» EXCERPTED PASSAGE:
---
It would be useful to generalize this plugin some day, so that all can 
benefit.

Bindu

On Feb 11, 2005, at 12:44 PM, Alberto Davila wrote:

> Hey Steve, Thomas,
>
> Thanks a lot for the tips, really helpful.. now, few more questions:
>
>> ok.  NR = NRDB
>>
>> the way we have used gus with similarities is that both the query and
>> subject are loaded into gus.  As thomas explained, the similarity 
>> table
>> captures similarity between sequences that are in gus.
>>
>> our approach has always been to just load (warehouse) the entire 
>> subject
>> database (NR, EST) that we are blasting against.
>>
>> the current plugins and blastSimilarity are set up for this.
>>
>> obviously, this takes a lot of disk space.  two major efficiencies 
>> that
>> we don't currently have plugins for would be:
>>   1. to only store in gus a *reference* to the external sequence (ie,
>> don't store the actgs).
>>   2. only store in gus the sequences that actually have similarities
>
> Option 2 sound better for us, since we will be blasting against several
> databases (> 10GB databases)
>
> What about the plugins to load Interpro and "gene finder" (glimmer, 
> etc)
> results ? Is there any at all ?
>
> Cheers, Alberto
>
>>
>> steve
>>
>> Alberto Davila wrote:
>>
>>> All the blastable databases I mentioned are standard databases from 
>>> NCBI
>>> (ftp://ftp.ncbi.nlm.nih.gov/blast/db/blastdb.txt):
>>>
>>> NT = nucleotides
>>>
>>> ~30000 entries from genbank (genbank format) are loaded into GUS now.
>>>
>>> Not sure about your "NRDB", I know NR from NCBI that is a collection 
>>> of
>>> aminoacid entries, could it be the same ?
>>>
>>> Alberto
>>>
>>> On Fri, 2005-02-11 at 10:43 -0500, Steve Fischer wrote:
>>>
>>>
>>>> (what is NT?)
>>>>
>>>> which of these (genbank, your fasta, NRDB, NT, EST) have you loaded 
>>>> into
>>>> gus?
>>>>
>>>> steve
>>>>
>>>> Alberto Davila wrote:
>>>>
>>>>
>>>>
>>>>> Query:
>>>>>
>>>>> Either sequences from genbank (genbank format) or sequences 
>>>>> generated in
>>>>> the lab (fasta format)
---
» RAW DATA:
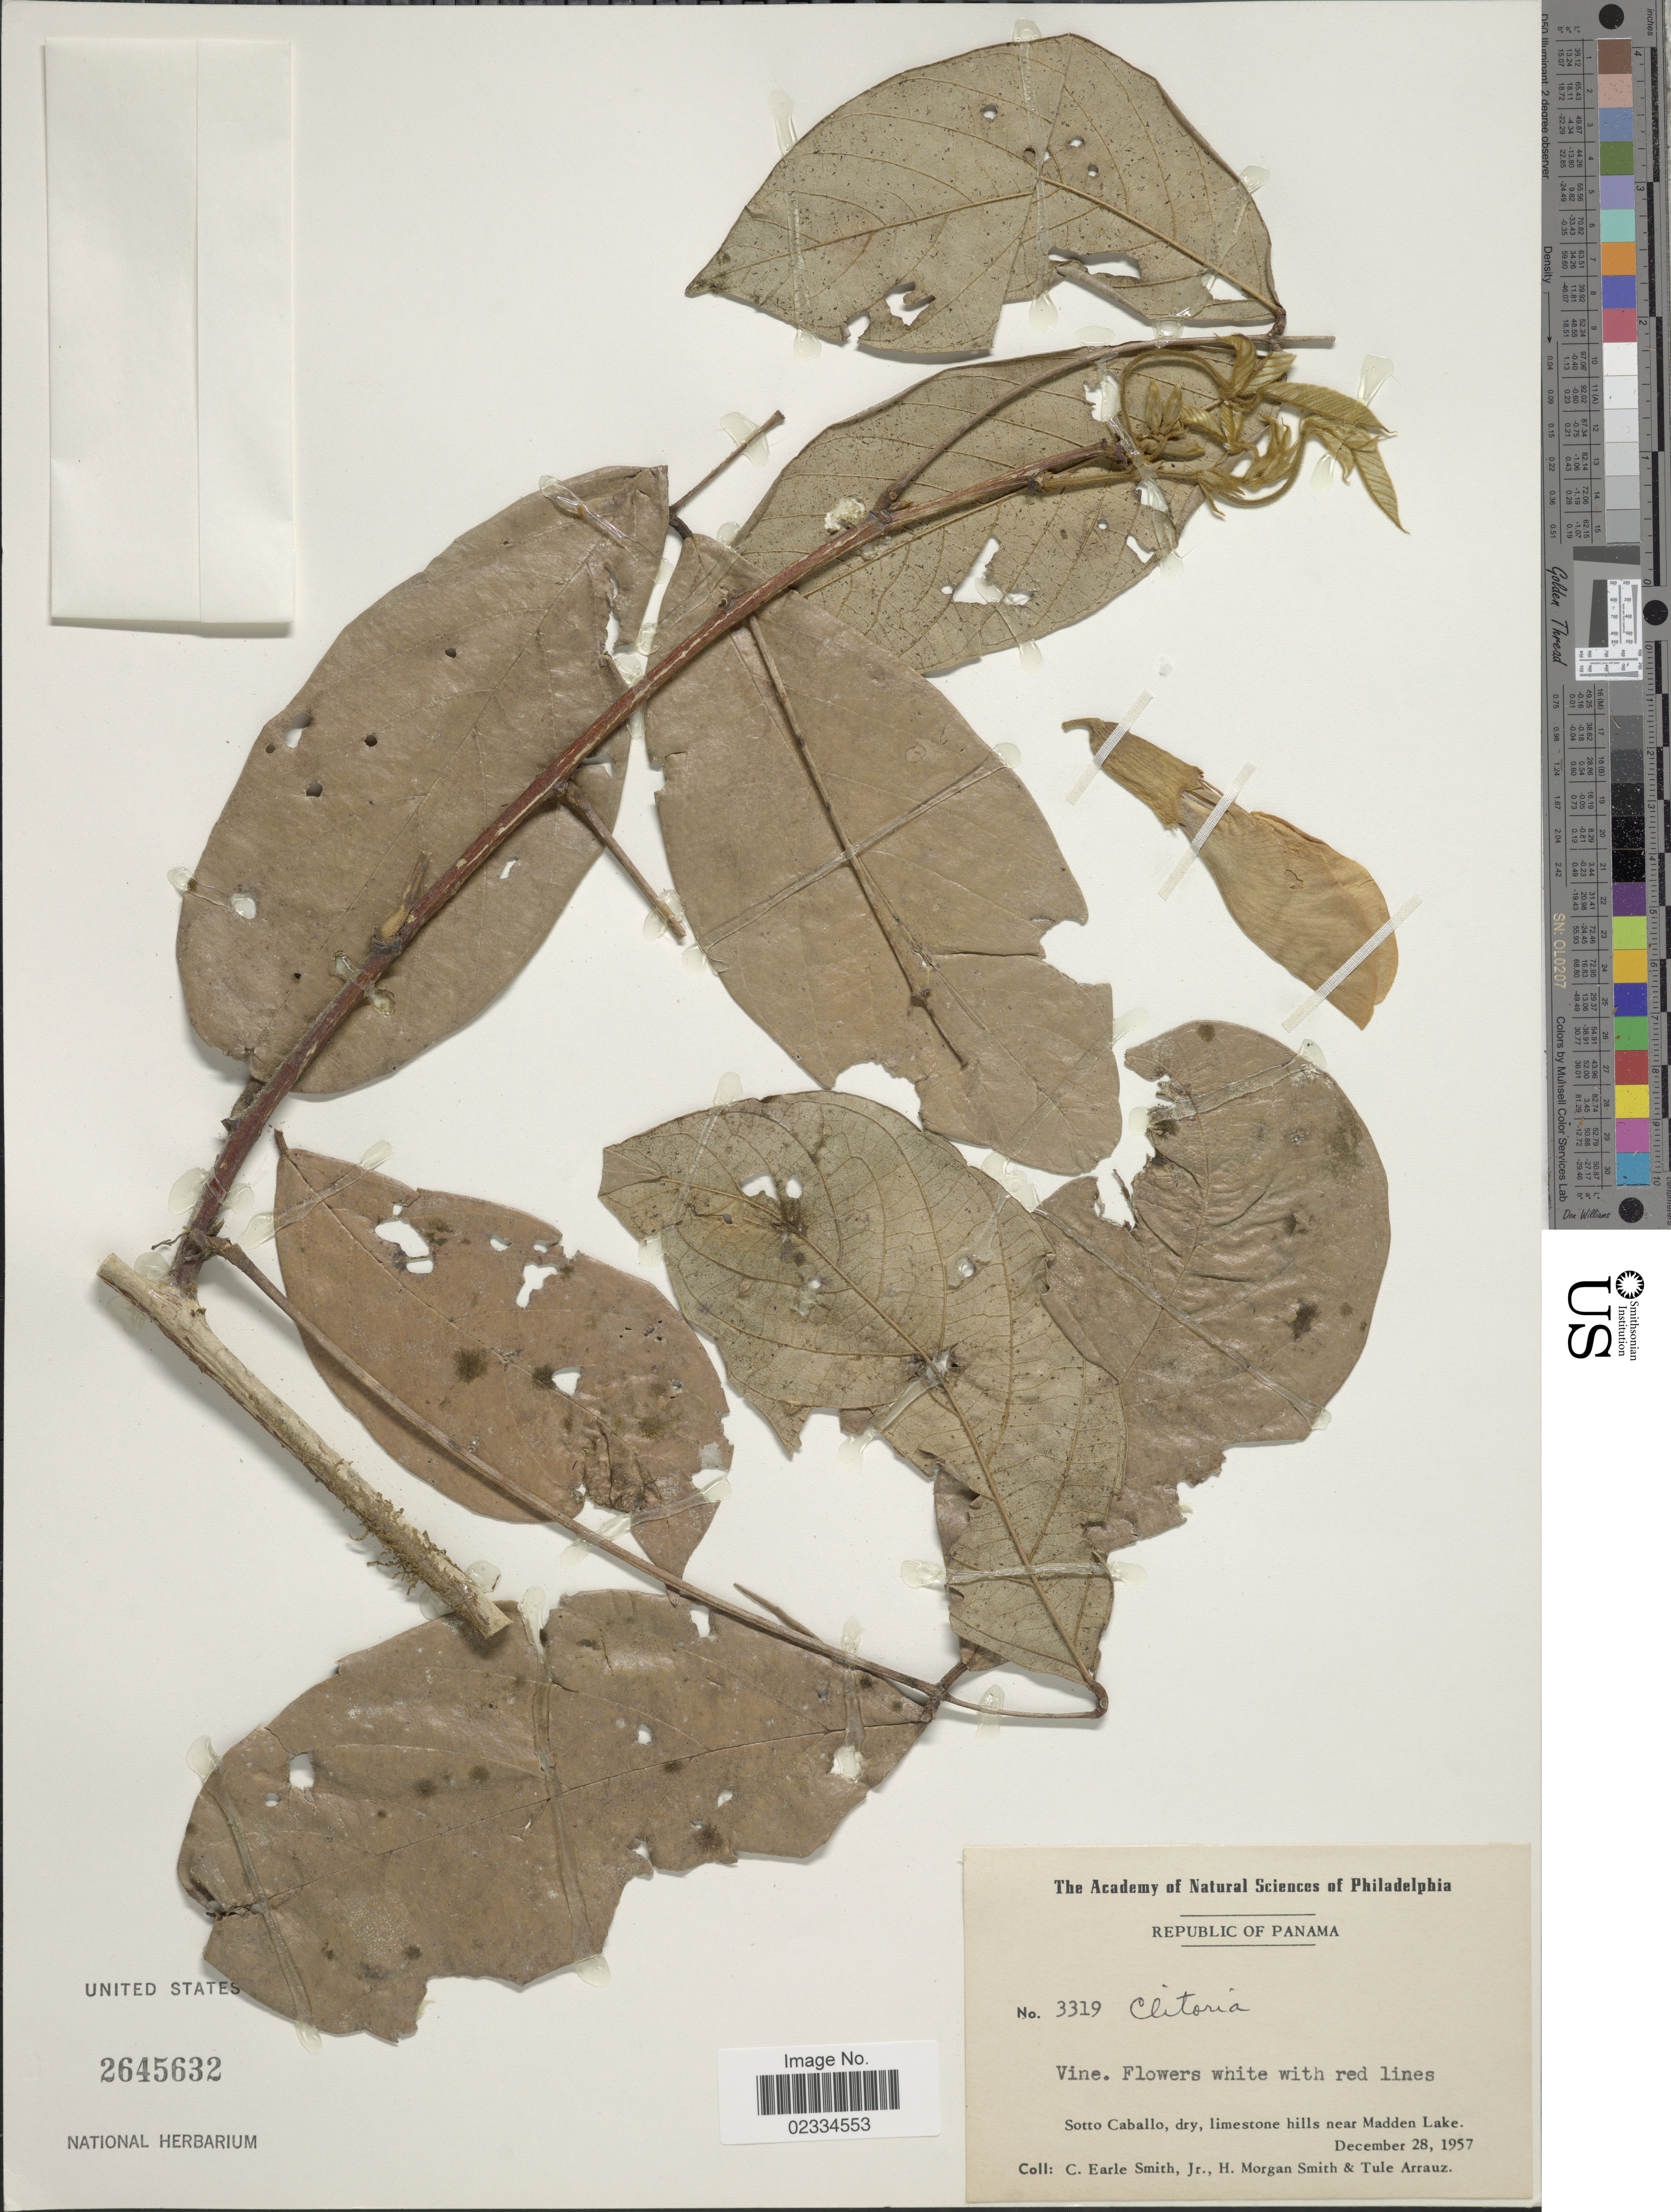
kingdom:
---
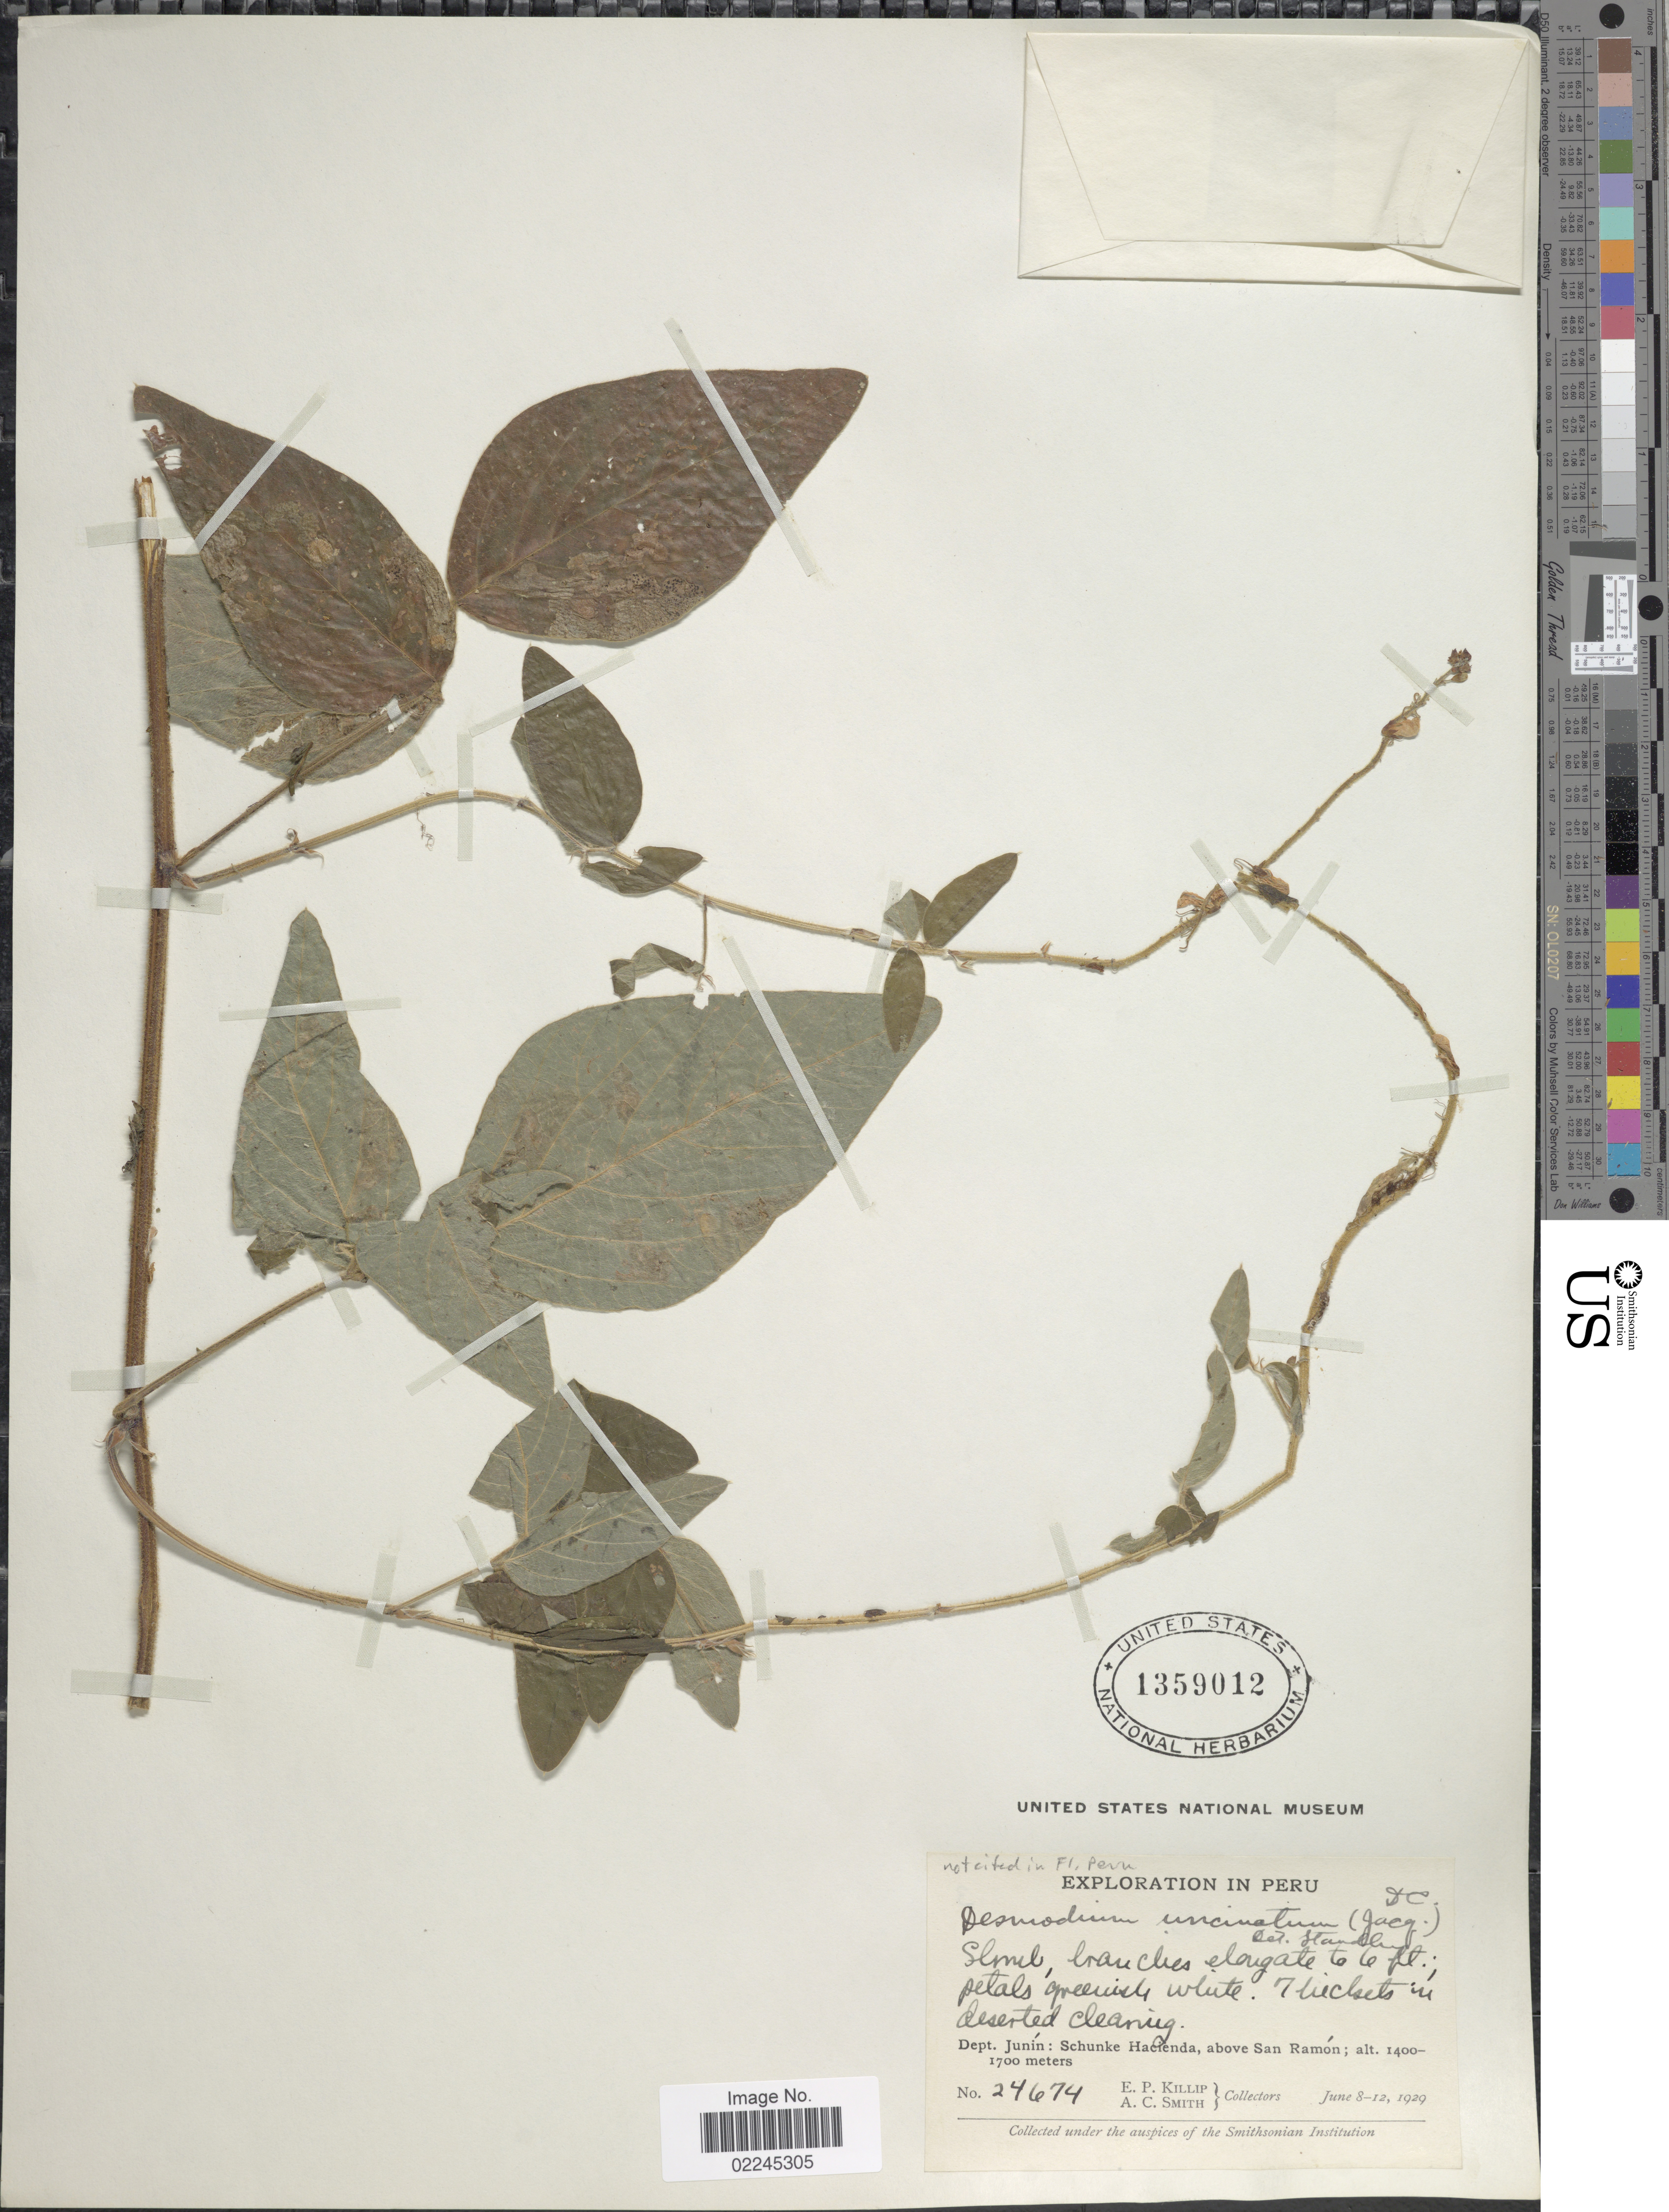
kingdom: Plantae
---
» REQUIRED ACTIONS:
1: Answer these questions using the GUS thread above, one line each:
(a) According to Alberto, what does NT stand for?
(b) About how many GenBank entries are loaded into GUS now?
(c) Which of Steve's two options does Alberto prefer, and what reason does he give?
2: List every sequence source Steve asks about in his question on what has been loaded into gus in the GUS thread.
3: Rewrite the paragraph of the GUS thread beginning "obviously, this takes a lot of disk space" as a short list.

» OUTPUTS:
1:
(a) Nucleotides.
(b) About 30000.
(c) Option 2, storing in gus only the sequences that actually have similarities, because his group will be blasting against several databases larger than 10GB.

2: genbank, your fasta, NRDB, NT, EST

3:
Loading entire subject databases uses a lot of disk space. Two major efficiencies that don't currently have plugins:
- Store in gus only a reference to the external sequence, not the actgs.
- Store in gus only the sequences that actually have similarities.